Metro-West Daily News/February 12, 2011

By Betsy Hart

Though personally I loved the spot featuring the little "Darth Vader" fellow, this Super Bowl didn't win high marks for advertising hits.

Maybe our expectations for Super Bowl commercials show us just what a powerful medium advertising is in our culture. In fact, recently, I've found myself following and talking about clever ad campaigns with my kids. That's because car-insurance commercials, in particular, have really had my kids and me howling. And the ETrade baby? Can't get enough of him.

Advertising sometimes works on me. I fully admit that if the words "clinical trials" and "wrinkles" are used in the same sentence, I'm particularly vulnerable.

But that's the point. Do we understand how the advertising industry seeks to manipulate our emotions and decisions? Do our children? I'm not blaming the industry - that's its job. But as parents, it's great to know a little more about what we are dealing with.

The fascinating special "The Persuaders," a PBS "Frontline" show, looked at how advertising radically changed toward the end of the last century. It debuted in 2004, but its message fully resonates today. You can find it online.

Advertising executive Douglas Atkin explained that it used to be a brand manager who oversaw developing a product, its packaging and so on. Ads demonstrated that one detergent got clothes whiter than another. But now all detergents get clothes clean. So what to do?

"Emotional branding." In the early 1990s, there was a shift to the "pseudo-spiritual," one expert explained. Creating a sense that the product was about "a way of life."

Atkin said that the brand manager and the advertising agency now have a new calling - to "create and maintain a whole meaning system for people through which they get identity and understanding of the world." Think Benetton, Starbucks, Nike or Apple products. Atkin said he started hearing people in industry focus groups talk about products in a way that sounded cultish. He got the brainstorm to actually study cults to better understand what made advertising effective.

In a fascinating segment of the program, we go back and forth between groups of devotees of various cults and various products. The rapturous, evangelical language is indistinguishable. What did the groups of Mac users and Falun Gong have in common? The same core desires. They "need to belong and want to make meaning" of their lives, said Atkin. Wow.

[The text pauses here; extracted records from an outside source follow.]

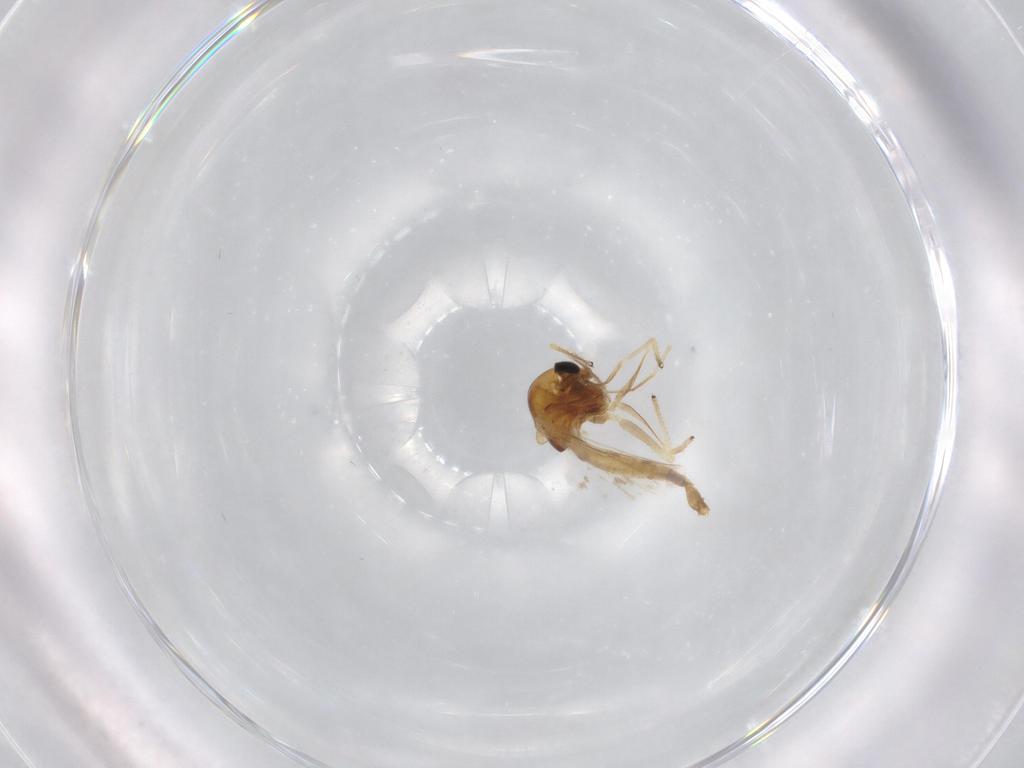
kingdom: Animalia
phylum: Arthropoda
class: Insecta
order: Diptera
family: Chironomidae
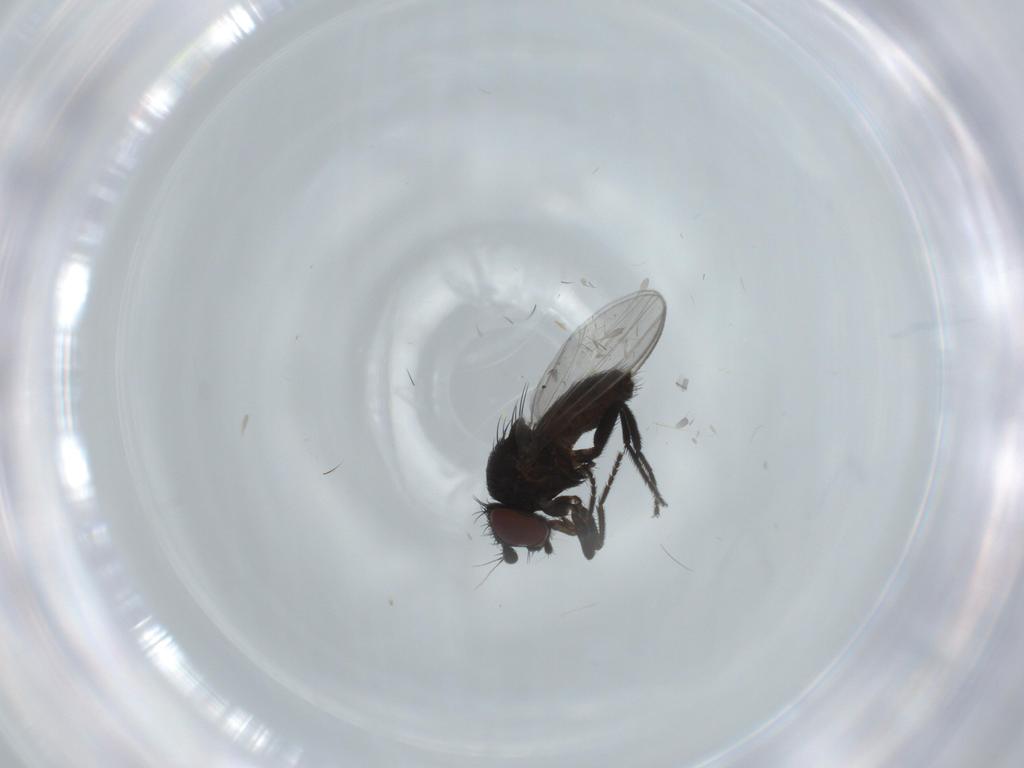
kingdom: Animalia
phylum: Arthropoda
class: Insecta
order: Diptera
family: Milichiidae
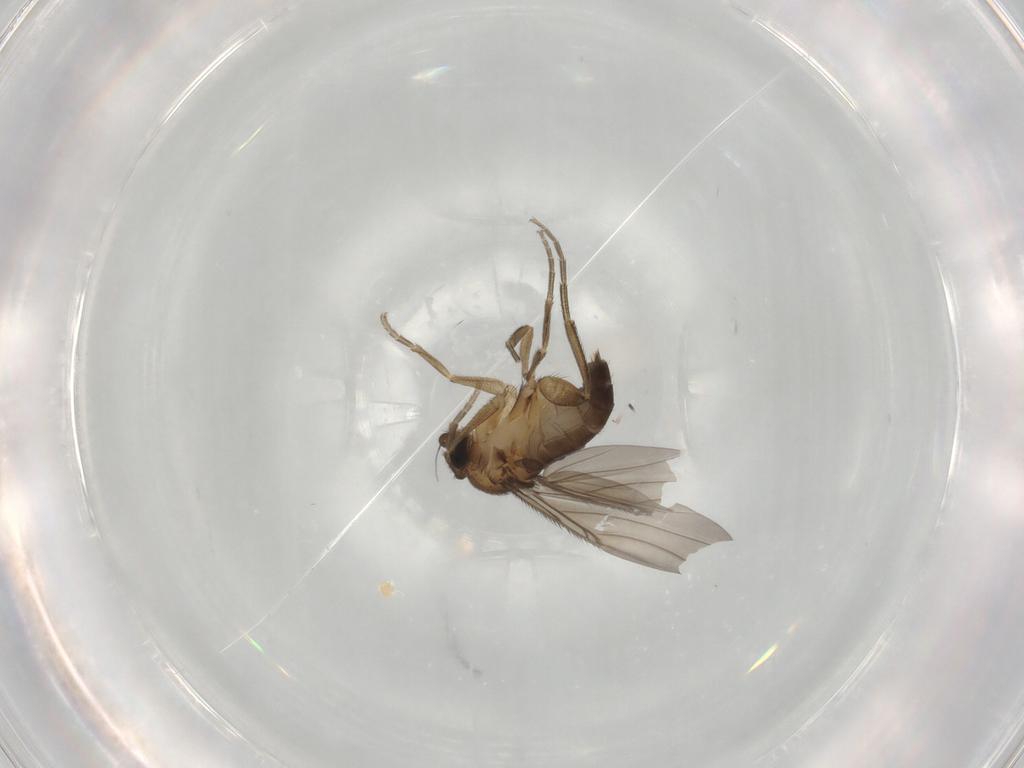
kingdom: Animalia
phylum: Arthropoda
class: Insecta
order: Diptera
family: Phoridae
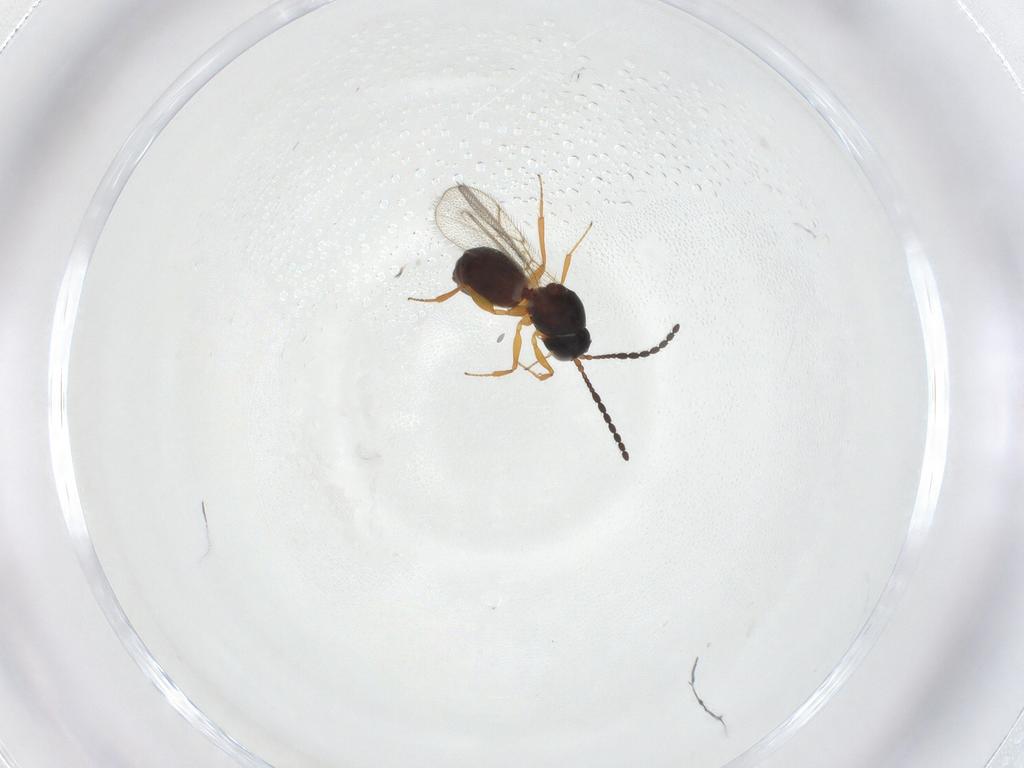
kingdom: Animalia
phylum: Arthropoda
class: Insecta
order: Hymenoptera
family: Figitidae
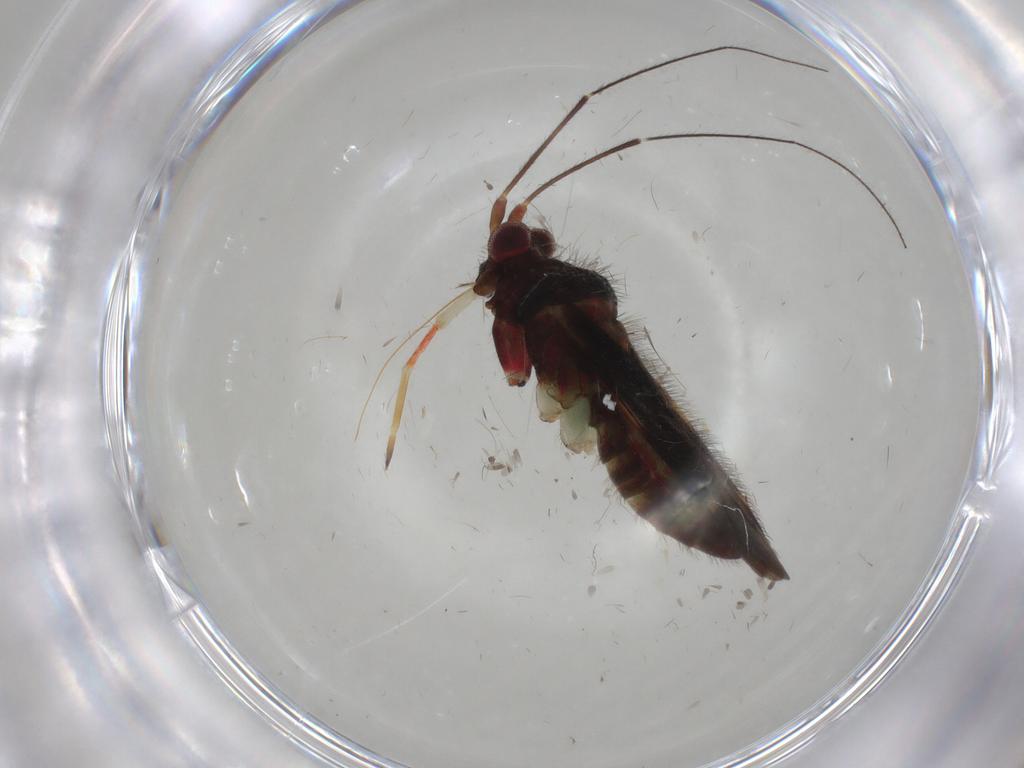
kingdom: Animalia
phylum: Arthropoda
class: Insecta
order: Hemiptera
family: Miridae
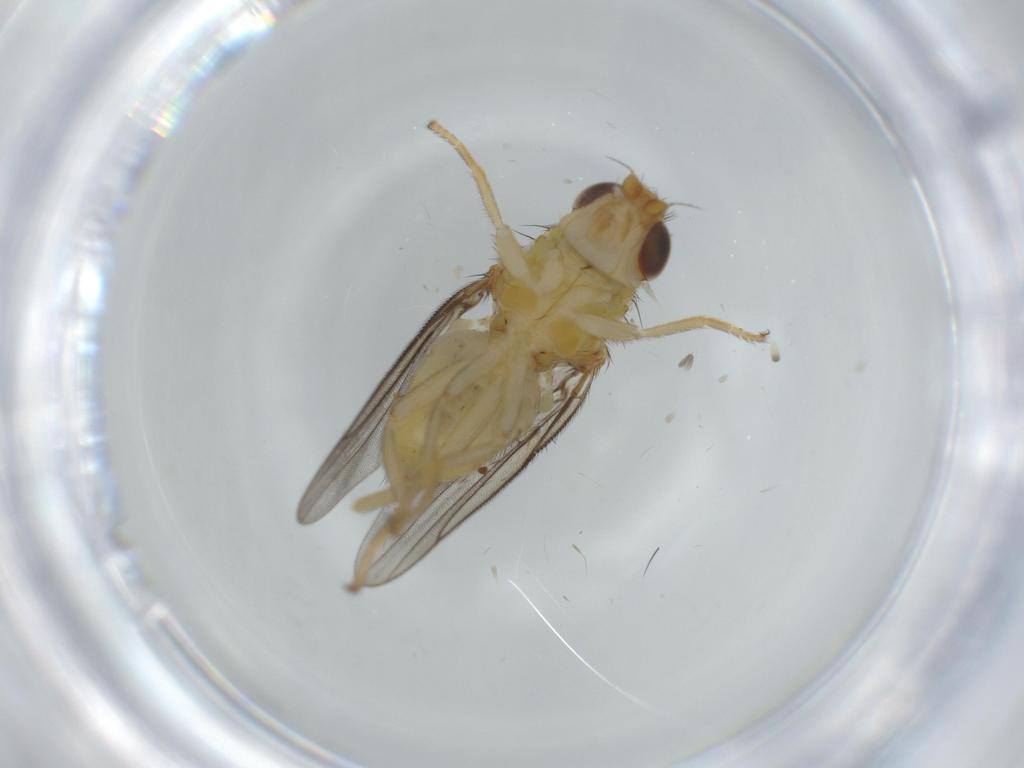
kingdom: Animalia
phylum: Arthropoda
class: Insecta
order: Diptera
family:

Another advertising guru, Kevin Roberts, is revered because, as he put it, he understands how to turn an outstanding brand into an "object of devotion" leading to "loyalty beyond reason."

Again, wow.

This is where parents need to be alert: What might be shaping our children's consumer decision-making, and what do we want influencing it? The answer is not to keep advertising out of our homes - which we can't do, in any event. Besides, Apple products really have changed people's lives for the better, and I have to admit I think Disney World is a pretty magical place. Good for them.

But I do think it is important to talk about what's going on with our kids. Consider asking them, "What do you think the creators of that ad want to do with our emotions right here?" Or: "What are they trying to convince you this product will do for you other than that it will 'work'?" - that it won't just clear your skin, for example, but will also make you popular and successful with the opposite sex. That kind of thing. Or: "Why do you want to buy this product instead of that one?" Be aware of advertising messages embedded into programming itself, too. Help kids think it all through.

I think we should enjoy great Super Bowl ads the years they are great. And I don't believe we have to fear that advertising will somehow control us. Ad agencies clearly don't have that formula. Ultimately, we can't stop our emotional responses to advertising. But working to help our children become wise consumers and wise consumers of advertising? I'm sold!